Finding students to work and live in these areas is difficult, because most universities and graduate schools where students receive training are located in bigger cities, according to RPAP Director Dr. Kirby Clark.

Predictions suggest the shortage will continue on a national scale too, as increasing numbers of physicians will retire in the near future, Rosenberg said.

Although the physician shortage has highlighted the need for workers in rural communities, the University has trained medical students to work in these areas for more than 50 years. Through the RPAP program, third-year medical students at the University spend nine months working and studying in rural locations in Minnesota, such as Staples and Hastings.

After completing the experience, students are more likely to work in rural practices after graduation, Rosenberg said.

“RPAP and other programs like the Metropolitan Physician Associate Program (MetroPAP) are designed to encourage students to serve these populations before committing to a career and learn what it’s like to be a part of the community,” Clark said.

The program gives students experience outside of the traditional medical setting, allowing them to interact with patients in other geographic areas, according to Rosenberg.

As a result of the shortage, patients in rural communities may not have the same access to healthcare as patients in heavily resourced areas.
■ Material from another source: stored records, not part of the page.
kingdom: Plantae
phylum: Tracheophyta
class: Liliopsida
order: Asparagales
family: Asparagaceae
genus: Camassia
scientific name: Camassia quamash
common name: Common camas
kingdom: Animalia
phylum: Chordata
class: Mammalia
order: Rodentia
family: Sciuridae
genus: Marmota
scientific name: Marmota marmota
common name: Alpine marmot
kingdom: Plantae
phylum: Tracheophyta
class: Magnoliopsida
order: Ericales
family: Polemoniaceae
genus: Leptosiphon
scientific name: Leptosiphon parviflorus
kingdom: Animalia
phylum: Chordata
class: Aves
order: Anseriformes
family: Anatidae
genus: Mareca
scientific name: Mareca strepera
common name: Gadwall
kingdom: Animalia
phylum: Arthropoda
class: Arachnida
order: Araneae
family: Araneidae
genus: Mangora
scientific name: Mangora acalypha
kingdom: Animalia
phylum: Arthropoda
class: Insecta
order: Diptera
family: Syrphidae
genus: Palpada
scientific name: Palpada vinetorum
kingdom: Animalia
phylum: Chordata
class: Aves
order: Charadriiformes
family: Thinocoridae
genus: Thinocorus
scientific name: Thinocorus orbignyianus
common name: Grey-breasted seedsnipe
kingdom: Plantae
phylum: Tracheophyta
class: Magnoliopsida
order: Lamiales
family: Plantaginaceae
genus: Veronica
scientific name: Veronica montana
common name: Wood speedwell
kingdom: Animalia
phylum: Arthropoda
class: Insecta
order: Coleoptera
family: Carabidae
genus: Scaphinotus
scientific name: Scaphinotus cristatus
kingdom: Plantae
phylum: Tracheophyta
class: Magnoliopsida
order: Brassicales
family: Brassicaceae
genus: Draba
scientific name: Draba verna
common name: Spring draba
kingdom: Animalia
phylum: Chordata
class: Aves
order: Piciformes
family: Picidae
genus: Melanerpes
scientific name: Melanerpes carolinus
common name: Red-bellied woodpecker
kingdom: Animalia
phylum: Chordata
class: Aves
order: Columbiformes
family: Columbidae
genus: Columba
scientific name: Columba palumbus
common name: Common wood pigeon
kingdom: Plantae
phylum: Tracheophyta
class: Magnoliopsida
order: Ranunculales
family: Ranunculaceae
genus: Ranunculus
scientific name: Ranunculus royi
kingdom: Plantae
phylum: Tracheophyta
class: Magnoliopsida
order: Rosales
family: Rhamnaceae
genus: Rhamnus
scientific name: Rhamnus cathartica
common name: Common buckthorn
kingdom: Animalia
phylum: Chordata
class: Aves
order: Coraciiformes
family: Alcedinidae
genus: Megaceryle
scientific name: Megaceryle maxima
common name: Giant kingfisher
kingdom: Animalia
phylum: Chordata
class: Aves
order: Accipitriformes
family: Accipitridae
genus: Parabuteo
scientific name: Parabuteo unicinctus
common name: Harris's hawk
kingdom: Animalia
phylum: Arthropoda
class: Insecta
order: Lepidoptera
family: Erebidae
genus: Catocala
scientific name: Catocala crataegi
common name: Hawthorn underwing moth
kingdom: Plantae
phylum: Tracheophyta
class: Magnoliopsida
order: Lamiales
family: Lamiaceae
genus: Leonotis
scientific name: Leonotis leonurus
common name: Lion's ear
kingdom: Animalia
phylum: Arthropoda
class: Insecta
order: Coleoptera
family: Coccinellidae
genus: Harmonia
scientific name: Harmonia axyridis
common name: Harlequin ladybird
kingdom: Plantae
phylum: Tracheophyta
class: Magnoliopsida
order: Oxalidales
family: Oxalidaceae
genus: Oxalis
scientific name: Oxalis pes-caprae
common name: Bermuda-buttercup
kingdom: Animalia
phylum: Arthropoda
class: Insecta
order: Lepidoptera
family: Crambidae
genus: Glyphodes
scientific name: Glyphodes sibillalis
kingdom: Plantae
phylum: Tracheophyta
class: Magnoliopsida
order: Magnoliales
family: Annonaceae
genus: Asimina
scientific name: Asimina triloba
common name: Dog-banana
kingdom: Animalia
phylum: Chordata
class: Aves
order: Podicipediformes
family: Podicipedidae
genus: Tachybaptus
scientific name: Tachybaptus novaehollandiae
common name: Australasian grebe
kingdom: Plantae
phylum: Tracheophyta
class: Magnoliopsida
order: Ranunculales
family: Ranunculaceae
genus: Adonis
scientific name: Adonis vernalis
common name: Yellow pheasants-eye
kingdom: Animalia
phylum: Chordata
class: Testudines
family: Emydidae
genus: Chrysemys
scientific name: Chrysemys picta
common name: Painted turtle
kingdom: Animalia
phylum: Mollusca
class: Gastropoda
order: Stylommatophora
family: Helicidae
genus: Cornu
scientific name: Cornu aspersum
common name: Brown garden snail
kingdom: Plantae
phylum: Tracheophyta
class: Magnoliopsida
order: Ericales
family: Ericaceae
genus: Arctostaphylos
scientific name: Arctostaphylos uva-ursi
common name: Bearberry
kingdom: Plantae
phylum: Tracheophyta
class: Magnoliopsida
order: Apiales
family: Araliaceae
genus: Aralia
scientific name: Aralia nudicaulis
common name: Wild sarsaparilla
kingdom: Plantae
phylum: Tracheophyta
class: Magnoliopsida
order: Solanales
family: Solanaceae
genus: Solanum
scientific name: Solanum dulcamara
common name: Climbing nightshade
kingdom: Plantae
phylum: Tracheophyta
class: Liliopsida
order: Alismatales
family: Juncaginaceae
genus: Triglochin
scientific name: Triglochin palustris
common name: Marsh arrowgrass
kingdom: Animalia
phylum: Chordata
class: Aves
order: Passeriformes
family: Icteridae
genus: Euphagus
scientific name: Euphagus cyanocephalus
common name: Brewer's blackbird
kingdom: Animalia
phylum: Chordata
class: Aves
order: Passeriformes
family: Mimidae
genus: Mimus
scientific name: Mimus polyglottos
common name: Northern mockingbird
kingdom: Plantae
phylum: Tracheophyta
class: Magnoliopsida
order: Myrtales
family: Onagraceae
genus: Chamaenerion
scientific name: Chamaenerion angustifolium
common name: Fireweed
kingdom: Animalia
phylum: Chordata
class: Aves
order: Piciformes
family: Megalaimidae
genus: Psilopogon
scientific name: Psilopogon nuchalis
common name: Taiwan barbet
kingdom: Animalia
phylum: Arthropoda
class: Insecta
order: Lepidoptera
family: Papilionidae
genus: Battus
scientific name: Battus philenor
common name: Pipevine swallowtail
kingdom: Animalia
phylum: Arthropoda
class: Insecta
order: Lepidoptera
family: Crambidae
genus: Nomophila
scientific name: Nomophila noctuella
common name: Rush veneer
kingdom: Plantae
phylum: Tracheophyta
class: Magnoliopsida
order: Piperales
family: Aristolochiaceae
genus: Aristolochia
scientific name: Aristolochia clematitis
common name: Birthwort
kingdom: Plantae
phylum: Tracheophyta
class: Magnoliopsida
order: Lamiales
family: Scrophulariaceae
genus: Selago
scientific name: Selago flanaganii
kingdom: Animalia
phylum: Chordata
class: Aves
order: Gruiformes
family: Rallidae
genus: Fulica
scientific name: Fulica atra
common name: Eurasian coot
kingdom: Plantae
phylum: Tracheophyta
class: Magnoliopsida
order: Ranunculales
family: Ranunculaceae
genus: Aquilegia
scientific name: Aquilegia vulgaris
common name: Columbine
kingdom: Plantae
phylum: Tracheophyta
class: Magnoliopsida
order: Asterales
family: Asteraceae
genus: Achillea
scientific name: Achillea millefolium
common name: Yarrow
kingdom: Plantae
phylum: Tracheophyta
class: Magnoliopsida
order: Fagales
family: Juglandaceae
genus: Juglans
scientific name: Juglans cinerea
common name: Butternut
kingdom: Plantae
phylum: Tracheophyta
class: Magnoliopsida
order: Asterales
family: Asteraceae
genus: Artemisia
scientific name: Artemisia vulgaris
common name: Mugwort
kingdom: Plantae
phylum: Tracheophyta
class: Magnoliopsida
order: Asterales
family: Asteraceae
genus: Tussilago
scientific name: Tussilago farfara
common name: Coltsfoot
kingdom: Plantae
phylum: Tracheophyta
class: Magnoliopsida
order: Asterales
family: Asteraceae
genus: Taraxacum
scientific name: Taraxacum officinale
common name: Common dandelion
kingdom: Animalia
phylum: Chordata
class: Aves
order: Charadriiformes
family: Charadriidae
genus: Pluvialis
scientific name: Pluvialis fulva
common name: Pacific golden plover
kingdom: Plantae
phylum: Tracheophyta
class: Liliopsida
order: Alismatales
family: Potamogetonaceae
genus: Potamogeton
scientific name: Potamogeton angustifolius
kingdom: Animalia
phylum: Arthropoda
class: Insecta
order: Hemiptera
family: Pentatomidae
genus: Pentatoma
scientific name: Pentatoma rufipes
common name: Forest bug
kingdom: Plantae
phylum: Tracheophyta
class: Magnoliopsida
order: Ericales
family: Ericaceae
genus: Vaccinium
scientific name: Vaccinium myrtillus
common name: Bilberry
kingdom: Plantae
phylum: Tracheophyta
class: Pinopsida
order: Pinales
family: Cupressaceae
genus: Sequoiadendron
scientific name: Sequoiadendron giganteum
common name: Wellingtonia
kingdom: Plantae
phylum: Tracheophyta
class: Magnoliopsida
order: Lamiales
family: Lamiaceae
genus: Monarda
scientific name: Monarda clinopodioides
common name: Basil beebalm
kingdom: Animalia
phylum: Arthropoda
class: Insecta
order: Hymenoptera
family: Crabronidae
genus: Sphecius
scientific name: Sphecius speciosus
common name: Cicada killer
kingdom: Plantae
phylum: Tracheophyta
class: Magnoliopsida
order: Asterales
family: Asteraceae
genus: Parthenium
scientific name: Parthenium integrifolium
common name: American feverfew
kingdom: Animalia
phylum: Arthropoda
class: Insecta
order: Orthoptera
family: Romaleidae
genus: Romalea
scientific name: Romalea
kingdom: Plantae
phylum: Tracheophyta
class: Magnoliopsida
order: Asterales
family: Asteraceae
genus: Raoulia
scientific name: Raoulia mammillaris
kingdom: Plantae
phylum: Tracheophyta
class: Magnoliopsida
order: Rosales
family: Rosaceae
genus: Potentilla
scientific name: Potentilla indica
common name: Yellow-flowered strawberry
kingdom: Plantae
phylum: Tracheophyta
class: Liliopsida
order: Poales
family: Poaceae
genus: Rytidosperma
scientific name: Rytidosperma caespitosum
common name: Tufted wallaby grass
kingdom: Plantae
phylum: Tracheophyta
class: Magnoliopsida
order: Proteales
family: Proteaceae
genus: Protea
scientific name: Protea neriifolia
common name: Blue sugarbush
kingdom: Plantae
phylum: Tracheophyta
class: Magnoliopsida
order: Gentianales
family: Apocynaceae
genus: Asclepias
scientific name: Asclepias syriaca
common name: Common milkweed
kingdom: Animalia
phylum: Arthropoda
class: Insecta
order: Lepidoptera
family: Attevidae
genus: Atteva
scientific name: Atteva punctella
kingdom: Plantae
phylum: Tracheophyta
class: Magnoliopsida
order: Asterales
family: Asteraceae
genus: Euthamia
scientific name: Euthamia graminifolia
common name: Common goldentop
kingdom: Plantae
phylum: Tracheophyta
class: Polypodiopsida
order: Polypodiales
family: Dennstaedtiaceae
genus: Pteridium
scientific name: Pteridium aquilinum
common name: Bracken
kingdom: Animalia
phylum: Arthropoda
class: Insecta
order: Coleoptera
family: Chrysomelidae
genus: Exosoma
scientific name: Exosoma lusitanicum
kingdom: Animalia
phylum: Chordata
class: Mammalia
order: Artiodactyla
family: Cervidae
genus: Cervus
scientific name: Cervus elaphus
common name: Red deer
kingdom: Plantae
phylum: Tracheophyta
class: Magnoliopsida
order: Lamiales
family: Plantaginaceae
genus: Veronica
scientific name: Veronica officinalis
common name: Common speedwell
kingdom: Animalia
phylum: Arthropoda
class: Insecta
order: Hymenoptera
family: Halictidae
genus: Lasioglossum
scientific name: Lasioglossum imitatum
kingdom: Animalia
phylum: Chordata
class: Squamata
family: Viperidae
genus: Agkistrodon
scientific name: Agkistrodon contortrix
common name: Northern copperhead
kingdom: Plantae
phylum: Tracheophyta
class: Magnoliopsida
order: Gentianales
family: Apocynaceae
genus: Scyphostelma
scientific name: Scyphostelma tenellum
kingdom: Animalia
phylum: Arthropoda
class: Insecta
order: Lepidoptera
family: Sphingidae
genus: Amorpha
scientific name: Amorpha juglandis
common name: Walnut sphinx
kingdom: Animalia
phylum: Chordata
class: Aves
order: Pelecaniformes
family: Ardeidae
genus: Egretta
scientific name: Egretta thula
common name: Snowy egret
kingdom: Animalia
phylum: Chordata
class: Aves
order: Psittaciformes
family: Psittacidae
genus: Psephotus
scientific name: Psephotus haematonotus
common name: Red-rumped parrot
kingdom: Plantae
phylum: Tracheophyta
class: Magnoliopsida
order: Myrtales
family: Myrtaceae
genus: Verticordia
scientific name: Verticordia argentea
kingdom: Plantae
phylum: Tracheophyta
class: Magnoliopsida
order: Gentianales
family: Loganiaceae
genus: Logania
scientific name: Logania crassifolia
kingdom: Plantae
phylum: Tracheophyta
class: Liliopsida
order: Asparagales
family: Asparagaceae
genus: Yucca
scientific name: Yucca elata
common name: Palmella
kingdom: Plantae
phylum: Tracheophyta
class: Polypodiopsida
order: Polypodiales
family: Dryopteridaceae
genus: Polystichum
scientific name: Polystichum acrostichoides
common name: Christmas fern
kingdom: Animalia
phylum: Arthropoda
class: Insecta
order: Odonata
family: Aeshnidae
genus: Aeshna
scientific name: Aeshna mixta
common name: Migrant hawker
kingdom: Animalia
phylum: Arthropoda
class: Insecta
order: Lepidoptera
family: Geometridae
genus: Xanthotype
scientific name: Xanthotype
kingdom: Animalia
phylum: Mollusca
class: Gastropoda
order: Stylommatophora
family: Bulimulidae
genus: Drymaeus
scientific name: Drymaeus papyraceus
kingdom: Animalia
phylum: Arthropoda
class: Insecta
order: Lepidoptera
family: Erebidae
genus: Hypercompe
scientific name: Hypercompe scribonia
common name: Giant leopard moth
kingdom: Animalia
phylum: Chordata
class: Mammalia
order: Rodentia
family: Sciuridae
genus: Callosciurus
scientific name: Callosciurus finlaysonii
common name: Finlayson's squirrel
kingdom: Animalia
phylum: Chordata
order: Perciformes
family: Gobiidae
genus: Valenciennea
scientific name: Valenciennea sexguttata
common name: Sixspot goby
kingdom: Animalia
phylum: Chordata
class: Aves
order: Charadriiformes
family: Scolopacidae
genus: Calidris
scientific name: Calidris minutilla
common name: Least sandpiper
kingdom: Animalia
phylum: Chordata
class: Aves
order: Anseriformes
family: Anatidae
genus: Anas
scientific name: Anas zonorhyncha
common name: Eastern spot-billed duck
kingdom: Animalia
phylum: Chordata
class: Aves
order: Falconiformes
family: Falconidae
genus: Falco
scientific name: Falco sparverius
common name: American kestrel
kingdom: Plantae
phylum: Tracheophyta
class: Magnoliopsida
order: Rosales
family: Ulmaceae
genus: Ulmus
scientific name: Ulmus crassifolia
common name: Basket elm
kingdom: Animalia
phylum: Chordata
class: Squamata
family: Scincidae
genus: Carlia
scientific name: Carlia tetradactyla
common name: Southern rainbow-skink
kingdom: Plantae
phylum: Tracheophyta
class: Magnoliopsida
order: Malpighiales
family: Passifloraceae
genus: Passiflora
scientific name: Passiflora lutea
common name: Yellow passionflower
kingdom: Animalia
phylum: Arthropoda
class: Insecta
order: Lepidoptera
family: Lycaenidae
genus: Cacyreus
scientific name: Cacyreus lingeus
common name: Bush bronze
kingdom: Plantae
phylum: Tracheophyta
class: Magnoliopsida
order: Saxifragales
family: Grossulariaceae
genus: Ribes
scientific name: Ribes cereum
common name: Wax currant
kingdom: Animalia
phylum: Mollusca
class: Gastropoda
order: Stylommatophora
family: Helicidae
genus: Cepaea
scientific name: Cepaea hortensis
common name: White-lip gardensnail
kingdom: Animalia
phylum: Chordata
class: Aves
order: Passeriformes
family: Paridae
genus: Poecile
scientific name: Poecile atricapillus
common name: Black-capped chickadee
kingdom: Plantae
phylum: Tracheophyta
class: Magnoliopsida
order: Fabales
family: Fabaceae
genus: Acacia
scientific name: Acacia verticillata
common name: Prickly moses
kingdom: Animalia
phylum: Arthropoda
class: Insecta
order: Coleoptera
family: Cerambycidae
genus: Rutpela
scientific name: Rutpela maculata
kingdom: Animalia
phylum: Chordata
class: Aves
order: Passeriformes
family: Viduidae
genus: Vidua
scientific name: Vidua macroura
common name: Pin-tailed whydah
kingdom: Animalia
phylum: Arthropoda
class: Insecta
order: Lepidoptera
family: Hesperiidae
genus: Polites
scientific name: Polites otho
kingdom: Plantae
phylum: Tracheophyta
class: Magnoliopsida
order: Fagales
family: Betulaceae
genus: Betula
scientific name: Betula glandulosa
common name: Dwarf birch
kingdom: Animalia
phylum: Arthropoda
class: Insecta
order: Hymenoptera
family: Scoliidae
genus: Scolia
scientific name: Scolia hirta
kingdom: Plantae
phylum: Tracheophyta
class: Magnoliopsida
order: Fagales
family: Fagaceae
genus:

Financial constraints, proximity to healthcare services, lack of insurance, medical literacy and internet access also contribute to this, Clark said.

Clinics have also closed during the pandemic, meaning patients may have to travel further to receive care, according to Medical School alumni Allicen Waxlax, who completed the RPAP program in 2020 at the Riverwood Healthcare Center.

“I always knew I wanted to practice in a rural setting,” Waxlax said. “Participating in RPAP helped me grow in nine months and make connections by staying in one community.”

For physicians and medical students, the shortage has meant they may need to offer more services to patients, Clark said. Rather than having specialized caregivers, a single practitioner’s responsibilities may include delivering babies, performing surgery and operating a family practice.

“These experiences allow you to see how a smaller medical system interacts as a team, rather than a small portion of a unit in an urban area,” Waxlax said.

In a separate effort to combat the physician shortage impacting rural Minnesota, the Medical School is also learning how to predict if a student will choose to practice in a rural area, Rosenberg said.

The Medical School is working with the Minnesota Department of Health to complete a study on the healthcare workforce that collects data on when practitioners will renew their license, where they grew up, loan repayment and questions about how they decided where to practice.

The information from these surveys will help the Medical School learn what makes a student choose to practice in a rural area after graduation and help attract more of these students to University programs, according to Rosenberg.

“We are addressing this shortage by taking advantage of the way we train physicians [through the University Medical School] and designing programs so they will end up in rural practice,” Rosenberg said.